#### Task details
Nothing but the lines below from the one holding "Диафрагменные счетчики газа" up to and including the one holding "Gabriel Pérez Almoza" should be copied, exactly and without pictures.

[Data excerpts]
-- Opening Marker --
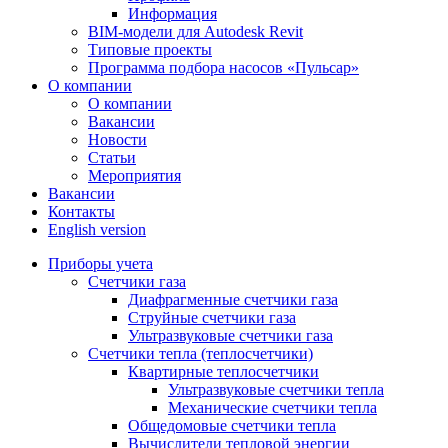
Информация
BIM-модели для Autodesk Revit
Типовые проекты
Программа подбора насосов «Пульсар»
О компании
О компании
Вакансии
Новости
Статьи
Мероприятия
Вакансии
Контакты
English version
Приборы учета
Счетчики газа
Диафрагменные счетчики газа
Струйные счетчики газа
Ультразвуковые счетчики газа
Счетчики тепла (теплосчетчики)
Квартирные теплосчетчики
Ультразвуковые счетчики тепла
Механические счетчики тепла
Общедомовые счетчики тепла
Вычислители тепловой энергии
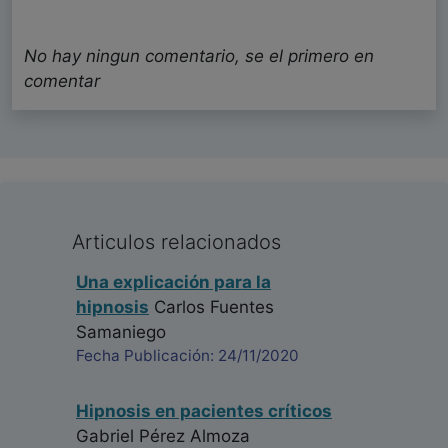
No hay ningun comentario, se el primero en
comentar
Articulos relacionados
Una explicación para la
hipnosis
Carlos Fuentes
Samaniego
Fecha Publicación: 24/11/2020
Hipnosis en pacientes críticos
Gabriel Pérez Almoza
-- Closing Marker --
-- Opening Marker --
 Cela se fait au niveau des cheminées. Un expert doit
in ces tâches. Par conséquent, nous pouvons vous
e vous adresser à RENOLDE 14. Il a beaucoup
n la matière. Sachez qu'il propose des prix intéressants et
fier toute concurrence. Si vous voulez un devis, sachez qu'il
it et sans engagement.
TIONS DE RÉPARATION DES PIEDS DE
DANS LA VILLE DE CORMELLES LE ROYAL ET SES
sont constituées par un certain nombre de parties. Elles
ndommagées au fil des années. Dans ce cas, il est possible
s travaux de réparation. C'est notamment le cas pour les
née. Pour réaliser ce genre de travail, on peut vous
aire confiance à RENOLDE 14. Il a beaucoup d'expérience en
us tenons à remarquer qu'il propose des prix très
-- Closing Marker --
#### Task response
Диафрагменные счетчики газа
Струйные счетчики газа
Ультразвуковые счетчики газа
Счетчики тепла (теплосчетчики)
Квартирные теплосчетчики
Ультразвуковые счетчики тепла
Механические счетчики тепла
Общедомовые счетчики тепла
Вычислители тепловой энергии
No hay ningun comentario, se el primero en
comentar
Articulos relacionados
Una explicación para la
hipnosis
Carlos Fuentes
Samaniego
Fecha Publicación: 24/11/2020
Hipnosis en pacientes críticos
Gabriel Pérez Almoza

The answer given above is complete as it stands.